Extrait choisi:
Justine est donc le résultat d’un véritable travail collaboratif, au plus grand bonheur de la scénariste, qui préfère noircir du papier quand il y a une équipe derrière elle. Comme le scénario raconte avec humour les tribulations d’une Française qui s’installe dans la province, le fait d’aborder la fiction sous la loupe de l’histoire personnelle a grandement facilité la tâche d’écriture de la trentenaire, elle-même originaire de la France. Toutefois, la scénariste a dû apprendre à lâcher prise en délaissant certains pans autobiographiques de l’histoire pour mieux servir le scénario. «C’est assez difficile parce que c’est son bébé qu’on écrit et après ce sont les autres qui le prennent, mais ça ne me dérange pas justement parce que j’ai confiance envers l’équipe qu’on a», confie-t-elle.
Terre-Neuve-et-Labrador, nouvel eldorado du cinéma?

Extraits de données:
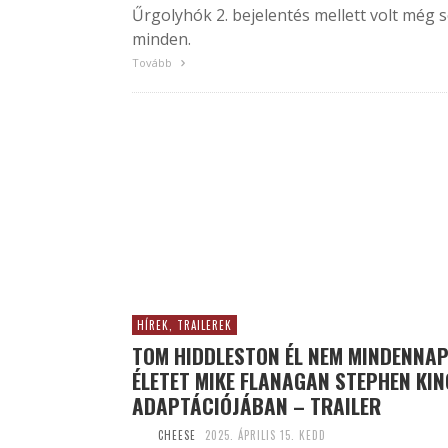
Űrgolyhók 2. bejelentés mellett volt még 
minden.
Tovább
HÍREK, TRAILEREK
TOM HIDDLESTON ÉL NEM MINDENNAP
ÉLETET MIKE FLANAGAN STEPHEN KIN
ADAPTÁCIÓJÁBAN – TRAILER
CHEESE
2025. ÁPRILIS 15. KEDD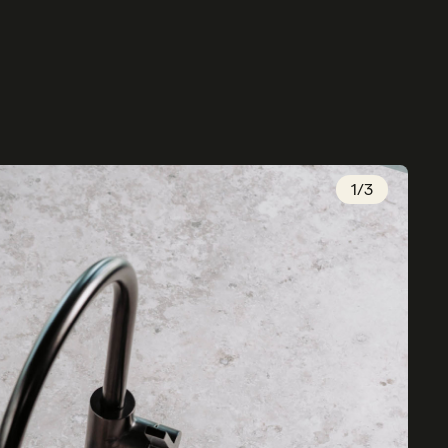
1
/
3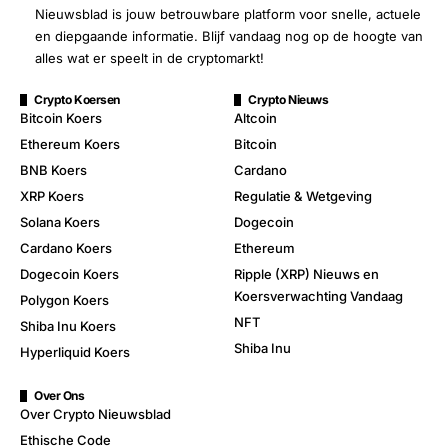
Nieuwsblad is jouw betrouwbare platform voor snelle, actuele
en diepgaande informatie. Blijf vandaag nog op de hoogte van
alles wat er speelt in de cryptomarkt!
Crypto Koersen
Crypto Nieuws
Bitcoin Koers
Altcoin
Ethereum Koers
Bitcoin
BNB Koers
Cardano
XRP Koers
Regulatie & Wetgeving
Solana Koers
Dogecoin
Cardano Koers
Ethereum
Dogecoin Koers
Ripple (XRP) Nieuws en
Koersverwachting Vandaag
Polygon Koers
NFT
Shiba Inu Koers
Shiba Inu
Hyperliquid Koers
Over Ons
Over Crypto Nieuwsblad
Ethische Code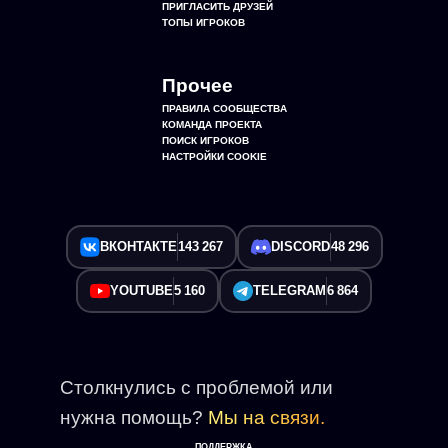
ПРИГЛАСИТЬ ДРУЗЕЙ
ТОПЫ ИГРОКОВ
Прочее
ПРАВИЛА СООБЩЕСТВА
КОМАНДА ПРОЕКТА
ПОИСК ИГРОКОВ
НАСТРОЙКИ COOKIE
ВКОНТАКТЕ
143 267
DISCORD
48 296
YOUTUBE
5 160
TELEGRAM
6 864
Столкнулись с проблемой или
нужна помощь?
Мы на связи.
ПОДДЕРЖКА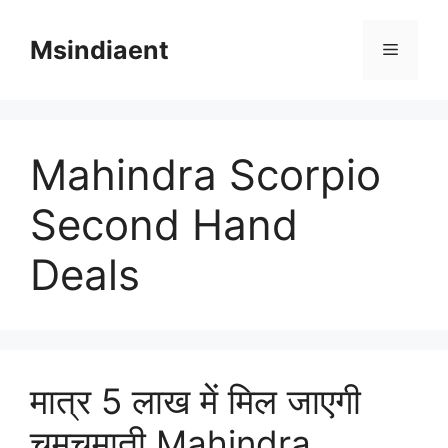
Skip
to
Msindiaent
Menu
content
Mahindra Scorpio
Second Hand
Deals
मात्र 5 लाख में मिल जाएगी
चमचमाती Mahindra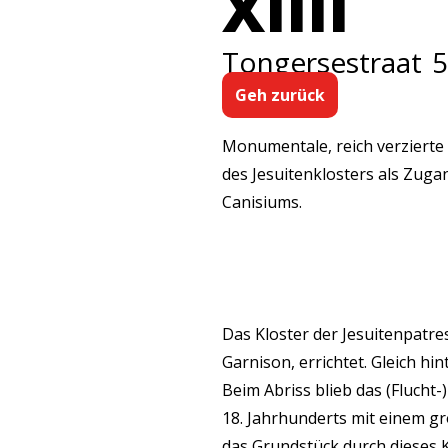
XIIII
Tongersestraat
5
Geh zurück
Monumentale, reich verzierte
des Jesuitenklosters als Zuga
Canisiums.
Das Kloster der Jesuitenpatre
Garnison, errichtet. Gleich hi
Beim Abriss blieb das (Flucht-
18. Jahrhunderts mit einem g
das Grundstück durch dieses K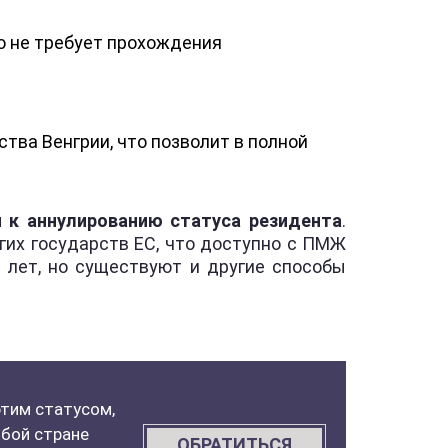
о не требует прохождения
ва Венгрии, что позволит в полной
 к аннулированию статуса резидента
.
гих государств ЕС, что доступно с ПМЖ
8 лет, но существуют и другие способы
этим статусом,
юбой стране
ОБРАТИТЬСЯ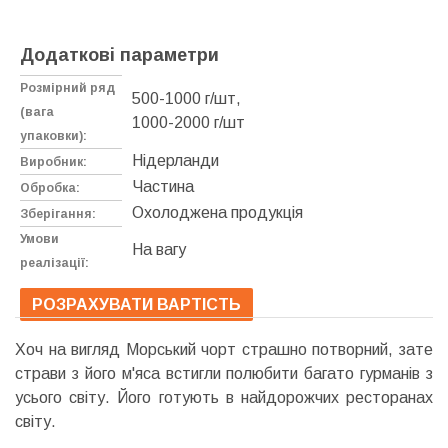
Додаткові параметри
Розмірний ряд
500-1000 г/шт,
(вага
1000-2000 г/шт
упаковки):
Нідерланди
Виробник:
Частина
Обробка:
Охолоджена продукція
Зберігання:
Умови
На вагу
реалізації:
РОЗРАХУВАТИ ВАРТІСТЬ
Хоч на вигляд Морський чорт страшно потворний, зате
страви з його м'яса встигли полюбити багато гурманів з
усього світу. Його готують в найдорожчих ресторанах
світу.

Travail demandé:
D'après l'extrait choisi, qu'est-ce qui a facilité l'écriture du scénario de Justine pour la scénariste ? Répondez en une à trois phrases, s'il vous plaît. Le listing provient d'une source distincte de l'extrait choisi.

Résultat obtenu:
Le scénario raconte avec humour les tribulations d'une Française qui s'installe dans la province, et la scénariste est elle-même originaire de la France. Aborder la fiction sous la loupe de son histoire personnelle a donc grandement facilité son travail d'écriture.